On Sunday, December 11, 2022, Jewish Cemeteries of Greater Cincinnati, in partnership with the Jacob Rader Marcus Center of the American Jewish Archives, presented a workshop that gave participants all the tools they needed to capture the treasured stories that make a family legacy. Jewish Cemeteries also partnered with Bespoken Live, a local storytelling, story-listening and mindfulness program. The program took place live at the American Jewish Archives in Clifton and streaming online, with over 100 participants combined.
The program focused on the process we can use to elicit stories from our loved ones and the questions we can ask to get our family members talking freely. The goal was to learn how to preserve important moments in people’s lives that speak to who they are. The experience included a brief demonstration and the chance for all participants, both live and online, to practice interviewing and recording techniques in small groups.
The innovative program was facilitated by Joey Taylor, Director of Bespoken Live. For the demonstration portion of the program, Taylor interview Sandy Kaltman, one of the program committee members and an Emerita Trustee of Jewish Cemeteries, in addition to holding many other volunteer roles in Cincinnati. Kaltman is the daughter of survivors of the Holocaust and related part of her story growing up in Cincinnati and how her parents’ experiences had an impact on her life.
Having witnessed a compelling interview, for which Jewish Cemeteries is indebted to Kaltman and Taylor, program attendees were able to practice the interviewing skills in small groups.
Jewish Cemeteries assists hundreds of people a year doing genealogy research, through its online searchable database of the 35,000 burials in its 25 cemeteries and providing access to it 200-years-worth of archival documents. Jewish Cemeteries organized this program as a follow-up to a program in January 2022 that focused on the core aspects of genealogical research, which usually involves primary documents, such as census reports. Knowing that documents often only tell part of the story, and do not preserve the rich texture and color of personal stories, Jewish Cemeteries wanted to create a “part 2” to the earlier program and teach people the other half of genealogy research.

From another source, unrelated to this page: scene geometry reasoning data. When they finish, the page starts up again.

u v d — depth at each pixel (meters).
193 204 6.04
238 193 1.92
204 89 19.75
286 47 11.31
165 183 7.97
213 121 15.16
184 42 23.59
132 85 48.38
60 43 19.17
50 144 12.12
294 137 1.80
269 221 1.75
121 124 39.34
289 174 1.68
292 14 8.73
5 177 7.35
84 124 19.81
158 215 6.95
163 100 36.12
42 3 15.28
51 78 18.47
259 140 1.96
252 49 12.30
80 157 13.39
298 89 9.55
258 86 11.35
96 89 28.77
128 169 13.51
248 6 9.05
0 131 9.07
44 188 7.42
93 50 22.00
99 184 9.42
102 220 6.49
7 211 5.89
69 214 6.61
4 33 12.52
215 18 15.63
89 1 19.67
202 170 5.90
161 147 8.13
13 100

Offered in celebration of Cincinnati’s Jewish Bicentennial, this community program wrapped up more than a year of programming from Jewish Cemeteries of Greater Cincinnati around the Bicentennial. Topics have included death and funeral customs in the Jewish faith and in other faiths and researching genealogy. In addition to The Jacob Rader Marcus Center of the American Jewish Archives, other partnering organizations are Bespoken Live, Cincinnati Public Library, equaSion, Hamilton County Genealogical Society, Over the Rhine Museum and the Judaic Studies Department of the University of Cincinnati College of Arts and Sciences.
The program was recorded and is available for viewing on Jewish Cemeteries’ website: www.jcemcin.org.